## [Try it]
Go through the entries below and report how many lines contain the string "TRIANGLE". Nothing but the number is wanted.

## [Dataset records]

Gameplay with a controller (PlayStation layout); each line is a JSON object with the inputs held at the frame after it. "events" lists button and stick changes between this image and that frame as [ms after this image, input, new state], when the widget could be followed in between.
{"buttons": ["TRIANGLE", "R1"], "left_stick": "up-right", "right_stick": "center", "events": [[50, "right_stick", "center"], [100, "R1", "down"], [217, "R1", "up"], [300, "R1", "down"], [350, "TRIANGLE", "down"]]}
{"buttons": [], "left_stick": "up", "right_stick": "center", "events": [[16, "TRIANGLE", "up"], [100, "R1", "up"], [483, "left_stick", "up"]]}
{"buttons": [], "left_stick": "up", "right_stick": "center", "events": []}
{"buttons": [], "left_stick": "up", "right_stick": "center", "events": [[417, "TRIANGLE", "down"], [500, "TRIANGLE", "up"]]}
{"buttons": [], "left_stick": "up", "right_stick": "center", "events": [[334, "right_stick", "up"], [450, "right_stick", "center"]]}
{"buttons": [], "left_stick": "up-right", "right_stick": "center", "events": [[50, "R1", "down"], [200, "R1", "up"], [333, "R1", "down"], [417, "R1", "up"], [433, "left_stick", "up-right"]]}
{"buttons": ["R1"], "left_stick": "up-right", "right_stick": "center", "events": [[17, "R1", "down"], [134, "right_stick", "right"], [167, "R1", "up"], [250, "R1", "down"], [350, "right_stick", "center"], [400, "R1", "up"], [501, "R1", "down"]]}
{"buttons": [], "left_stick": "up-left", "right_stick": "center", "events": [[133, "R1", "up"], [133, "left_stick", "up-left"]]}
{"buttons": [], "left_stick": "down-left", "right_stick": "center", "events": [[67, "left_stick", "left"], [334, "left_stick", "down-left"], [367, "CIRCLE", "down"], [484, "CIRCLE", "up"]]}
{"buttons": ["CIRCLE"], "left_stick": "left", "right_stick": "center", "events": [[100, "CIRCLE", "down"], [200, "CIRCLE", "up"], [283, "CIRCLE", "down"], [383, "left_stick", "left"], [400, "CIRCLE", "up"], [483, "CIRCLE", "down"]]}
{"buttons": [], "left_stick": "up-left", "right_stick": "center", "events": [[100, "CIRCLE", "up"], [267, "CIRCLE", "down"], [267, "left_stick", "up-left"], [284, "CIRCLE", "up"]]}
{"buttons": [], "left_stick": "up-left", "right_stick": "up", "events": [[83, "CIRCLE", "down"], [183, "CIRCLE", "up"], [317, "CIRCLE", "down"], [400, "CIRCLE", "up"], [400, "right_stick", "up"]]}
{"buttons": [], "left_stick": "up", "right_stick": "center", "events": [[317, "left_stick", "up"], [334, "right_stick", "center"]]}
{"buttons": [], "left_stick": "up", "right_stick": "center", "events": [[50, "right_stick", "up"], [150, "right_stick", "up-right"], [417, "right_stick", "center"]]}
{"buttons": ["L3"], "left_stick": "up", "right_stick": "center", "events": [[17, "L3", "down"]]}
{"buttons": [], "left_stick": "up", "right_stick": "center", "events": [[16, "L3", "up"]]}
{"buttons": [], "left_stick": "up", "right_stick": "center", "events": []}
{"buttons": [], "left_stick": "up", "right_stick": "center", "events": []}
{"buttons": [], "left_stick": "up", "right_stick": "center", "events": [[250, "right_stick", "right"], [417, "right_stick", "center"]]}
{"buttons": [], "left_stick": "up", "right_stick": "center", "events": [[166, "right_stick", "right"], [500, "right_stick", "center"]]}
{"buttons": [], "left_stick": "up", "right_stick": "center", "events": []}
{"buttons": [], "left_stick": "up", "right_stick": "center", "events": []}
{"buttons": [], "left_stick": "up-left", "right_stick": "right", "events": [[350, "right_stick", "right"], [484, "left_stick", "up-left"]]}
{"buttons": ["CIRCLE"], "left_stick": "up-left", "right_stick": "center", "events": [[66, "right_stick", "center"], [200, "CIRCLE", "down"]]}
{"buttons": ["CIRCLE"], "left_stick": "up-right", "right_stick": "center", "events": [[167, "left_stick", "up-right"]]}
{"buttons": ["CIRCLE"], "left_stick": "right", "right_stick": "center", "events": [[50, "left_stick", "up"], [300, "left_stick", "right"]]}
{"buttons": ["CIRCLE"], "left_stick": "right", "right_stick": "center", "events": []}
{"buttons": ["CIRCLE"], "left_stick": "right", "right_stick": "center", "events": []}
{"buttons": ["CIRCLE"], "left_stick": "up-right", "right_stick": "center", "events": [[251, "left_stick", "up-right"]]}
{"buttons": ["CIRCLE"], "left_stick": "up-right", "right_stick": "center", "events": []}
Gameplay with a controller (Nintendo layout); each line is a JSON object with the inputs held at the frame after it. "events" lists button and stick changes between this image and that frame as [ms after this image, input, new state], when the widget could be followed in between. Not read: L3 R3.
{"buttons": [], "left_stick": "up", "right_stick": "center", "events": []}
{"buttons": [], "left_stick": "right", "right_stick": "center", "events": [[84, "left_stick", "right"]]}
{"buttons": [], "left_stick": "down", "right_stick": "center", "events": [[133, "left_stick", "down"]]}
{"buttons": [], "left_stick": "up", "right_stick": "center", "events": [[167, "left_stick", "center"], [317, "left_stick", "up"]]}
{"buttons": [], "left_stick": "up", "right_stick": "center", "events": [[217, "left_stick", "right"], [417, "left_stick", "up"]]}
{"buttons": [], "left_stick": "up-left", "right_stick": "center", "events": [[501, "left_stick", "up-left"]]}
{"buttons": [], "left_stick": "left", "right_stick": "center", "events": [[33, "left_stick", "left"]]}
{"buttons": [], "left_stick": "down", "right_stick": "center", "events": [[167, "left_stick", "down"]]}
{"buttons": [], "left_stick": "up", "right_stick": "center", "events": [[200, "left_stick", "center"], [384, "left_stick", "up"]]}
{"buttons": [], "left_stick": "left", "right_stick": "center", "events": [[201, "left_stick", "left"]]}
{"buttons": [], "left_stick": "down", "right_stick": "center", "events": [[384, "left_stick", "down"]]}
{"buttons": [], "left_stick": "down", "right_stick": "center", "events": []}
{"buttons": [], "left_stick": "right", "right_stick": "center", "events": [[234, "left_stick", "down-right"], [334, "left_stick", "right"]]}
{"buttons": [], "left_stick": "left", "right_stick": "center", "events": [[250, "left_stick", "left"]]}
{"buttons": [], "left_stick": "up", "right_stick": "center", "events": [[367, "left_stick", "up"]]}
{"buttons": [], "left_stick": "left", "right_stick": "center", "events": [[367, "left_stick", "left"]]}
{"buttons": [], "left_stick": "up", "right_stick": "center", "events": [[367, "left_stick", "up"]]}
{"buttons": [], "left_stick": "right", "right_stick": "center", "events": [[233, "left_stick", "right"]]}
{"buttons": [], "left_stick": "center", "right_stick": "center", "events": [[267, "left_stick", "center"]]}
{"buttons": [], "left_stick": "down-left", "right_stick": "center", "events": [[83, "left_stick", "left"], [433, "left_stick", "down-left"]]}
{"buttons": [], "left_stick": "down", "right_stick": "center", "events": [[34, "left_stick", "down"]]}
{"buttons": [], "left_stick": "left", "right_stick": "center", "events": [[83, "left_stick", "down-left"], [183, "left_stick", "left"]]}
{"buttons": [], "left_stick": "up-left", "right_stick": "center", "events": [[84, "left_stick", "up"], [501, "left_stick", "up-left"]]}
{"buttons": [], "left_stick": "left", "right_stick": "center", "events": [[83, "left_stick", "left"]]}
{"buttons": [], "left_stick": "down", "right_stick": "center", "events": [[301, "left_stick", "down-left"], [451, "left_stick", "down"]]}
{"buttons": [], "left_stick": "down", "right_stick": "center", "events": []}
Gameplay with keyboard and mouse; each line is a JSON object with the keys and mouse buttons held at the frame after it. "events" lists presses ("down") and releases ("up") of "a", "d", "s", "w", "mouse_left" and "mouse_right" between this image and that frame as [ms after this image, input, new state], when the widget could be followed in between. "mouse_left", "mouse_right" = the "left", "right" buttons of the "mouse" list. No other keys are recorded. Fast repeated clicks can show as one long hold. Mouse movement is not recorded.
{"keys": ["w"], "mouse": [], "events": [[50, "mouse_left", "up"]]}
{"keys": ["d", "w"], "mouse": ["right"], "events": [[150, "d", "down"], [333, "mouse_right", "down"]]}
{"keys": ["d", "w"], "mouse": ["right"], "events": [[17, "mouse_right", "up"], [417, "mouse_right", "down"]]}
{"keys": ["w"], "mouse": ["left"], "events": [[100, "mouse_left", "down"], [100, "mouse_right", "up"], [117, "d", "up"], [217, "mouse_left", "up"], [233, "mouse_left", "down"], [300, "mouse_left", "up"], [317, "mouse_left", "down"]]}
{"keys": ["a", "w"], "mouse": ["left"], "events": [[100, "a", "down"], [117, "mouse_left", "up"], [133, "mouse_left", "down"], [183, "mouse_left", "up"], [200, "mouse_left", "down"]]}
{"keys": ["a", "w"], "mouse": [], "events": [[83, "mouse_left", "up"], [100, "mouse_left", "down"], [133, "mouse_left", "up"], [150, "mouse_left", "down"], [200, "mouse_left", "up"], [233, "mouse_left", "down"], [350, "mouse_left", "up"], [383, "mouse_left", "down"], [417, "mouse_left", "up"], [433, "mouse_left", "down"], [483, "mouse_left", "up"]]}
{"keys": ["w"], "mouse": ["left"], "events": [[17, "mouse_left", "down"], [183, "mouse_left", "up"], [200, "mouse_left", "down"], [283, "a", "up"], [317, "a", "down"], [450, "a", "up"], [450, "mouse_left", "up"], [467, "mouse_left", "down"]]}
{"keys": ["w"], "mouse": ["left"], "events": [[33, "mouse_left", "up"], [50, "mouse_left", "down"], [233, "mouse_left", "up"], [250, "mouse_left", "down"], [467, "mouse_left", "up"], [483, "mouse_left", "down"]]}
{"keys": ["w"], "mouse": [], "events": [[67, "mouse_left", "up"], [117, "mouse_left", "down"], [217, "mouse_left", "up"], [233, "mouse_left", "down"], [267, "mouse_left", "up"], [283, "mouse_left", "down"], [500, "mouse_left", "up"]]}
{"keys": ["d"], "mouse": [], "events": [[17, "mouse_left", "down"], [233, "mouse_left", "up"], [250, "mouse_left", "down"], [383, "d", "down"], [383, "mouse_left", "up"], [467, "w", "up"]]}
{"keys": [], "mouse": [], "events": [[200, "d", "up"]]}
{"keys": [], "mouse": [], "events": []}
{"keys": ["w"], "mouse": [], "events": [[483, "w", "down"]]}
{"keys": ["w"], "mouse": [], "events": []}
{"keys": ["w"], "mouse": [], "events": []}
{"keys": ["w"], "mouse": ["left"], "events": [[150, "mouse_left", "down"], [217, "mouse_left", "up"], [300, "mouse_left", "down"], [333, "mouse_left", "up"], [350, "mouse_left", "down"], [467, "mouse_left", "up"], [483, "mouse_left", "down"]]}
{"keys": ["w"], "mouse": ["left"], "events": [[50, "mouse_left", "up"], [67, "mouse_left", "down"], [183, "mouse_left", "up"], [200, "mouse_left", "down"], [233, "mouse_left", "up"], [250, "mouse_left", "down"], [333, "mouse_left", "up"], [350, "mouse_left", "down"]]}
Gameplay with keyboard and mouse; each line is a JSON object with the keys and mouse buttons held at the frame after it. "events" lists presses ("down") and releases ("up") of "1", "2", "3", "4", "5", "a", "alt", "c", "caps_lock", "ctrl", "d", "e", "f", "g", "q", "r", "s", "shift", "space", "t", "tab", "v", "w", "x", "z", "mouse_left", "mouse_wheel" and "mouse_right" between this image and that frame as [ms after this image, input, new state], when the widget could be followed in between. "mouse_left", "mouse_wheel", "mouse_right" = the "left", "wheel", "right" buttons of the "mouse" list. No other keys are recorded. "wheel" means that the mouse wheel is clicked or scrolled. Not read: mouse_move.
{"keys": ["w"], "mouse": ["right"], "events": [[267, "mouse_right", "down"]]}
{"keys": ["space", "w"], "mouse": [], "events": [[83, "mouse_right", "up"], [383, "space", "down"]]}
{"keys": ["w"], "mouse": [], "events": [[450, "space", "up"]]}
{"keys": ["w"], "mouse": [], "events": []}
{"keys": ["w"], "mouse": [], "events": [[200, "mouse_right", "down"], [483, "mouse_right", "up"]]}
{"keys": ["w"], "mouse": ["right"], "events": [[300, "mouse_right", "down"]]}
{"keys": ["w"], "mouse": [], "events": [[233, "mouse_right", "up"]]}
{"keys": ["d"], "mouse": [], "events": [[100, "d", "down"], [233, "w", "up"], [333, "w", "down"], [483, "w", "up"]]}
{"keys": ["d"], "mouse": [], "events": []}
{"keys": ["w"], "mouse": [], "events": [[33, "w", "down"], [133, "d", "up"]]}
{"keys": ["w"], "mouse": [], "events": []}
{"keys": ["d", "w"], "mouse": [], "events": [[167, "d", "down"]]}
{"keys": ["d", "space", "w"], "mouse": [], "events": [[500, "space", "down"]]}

## [Answer space]
3